Even if we ignore the agricultural proposals of growing crops on the garbage disposed landfills on the sea coast, the project is destined to fail. As a mechanical Engineer, Prof. De Silva would know that the slow but incessant effect of tides, currents etc., as well as the tremendously variable dynamic loads from waves in monsoonal and inter-monsoonal times will take their toll on the garbage wall. Only strong well-designed breakwalls (aka breakwaters) can face such furious power. Anyone driving along the southern coastal strip of Sri Lanka will know that efforts at controlling sea erosion along those coasts have failed.
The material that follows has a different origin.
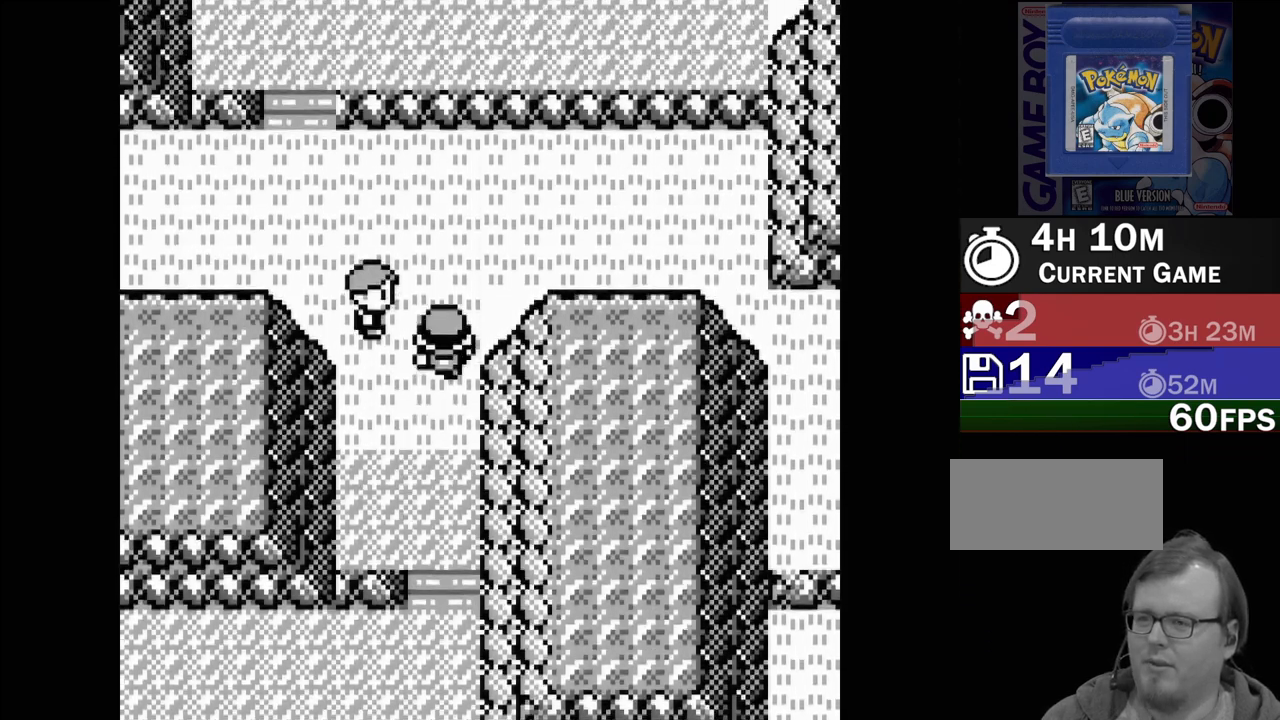
{"buttons": [], "events": []}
So, what chance has the proposed wall of garbage against the power and fury of the ocean?

It is most likely that any such garbage-packed wall will disintegrate within a year and spew garbage all along the world famous golden coasts of Sri Lanka. In addition to the irreparable pollution to its own fishery, tourism, its marine-coastal ecosystem, many international treaties of the sea will be contravened.

In Canada and many other countries where the integrity of marine ecosystems have come to be greatly valued, what can be disposed in the ocean are strictly controlled. They are listed in Schedule 5 of the Canadian Environmental Protections act. Some examples of acceptable disposal at sea are:

1. the sand at the bottom of a channel is dredged and disposed at sea to help control rising water levels and increase ship safety.

2. a fish plant in a remote location disposes the fish waste (flesh, skin, bones, entrails, shells etc.) at sea as there is no other option

3. a ship is cleaned and sunk at sea when no ship recycling facility is available

4. a rock slide occurs on a remote road along the coast, and the rocks are disposed of at sea for efficiency in cleaning up the road when the rocks are not a potential risk for the marine environment

5. in a remote rural location, where there is no practical alternative, the offal from disease-free muskox is placed on the ice and allowed to fall into the sea during the spring melt.

Item numbers 2 and 5 show that no rotting matter can be lightly disposed off in the sea.

Mr. Ranil Wickremasinghe severely criticized the Chinese port city project in the run up to the 2015 January election when the Yahapalanites won. But the addition of rubble and sand to the sea in the construction of the port city is not as serious as adding a wall of rotting garbage along the coast, or the ecological dangers of oil exploration in the Mannar basin.

The Yahapalanaites stopped the port city when they came to power; then re-authorized it and even paid heavy penalties for delaying the project. However, perhaps some individuals profited handsomely in the process. Now the port city is being built, giving an opportunity for ecologists who complained about the project to gather daily data on the environmental impact of such construction. There is a dearth of information, especially for tropical waters regarding such projects.

(The author pioneered courses in Food Science and environmental studies during his tenure as a Vice Chancellor and Professor of Chemistry at Vidyodaya which is today’s SJP university. He is currently a Professor of Physics at the University of Montreal, and works for the National Research Council of Canada.)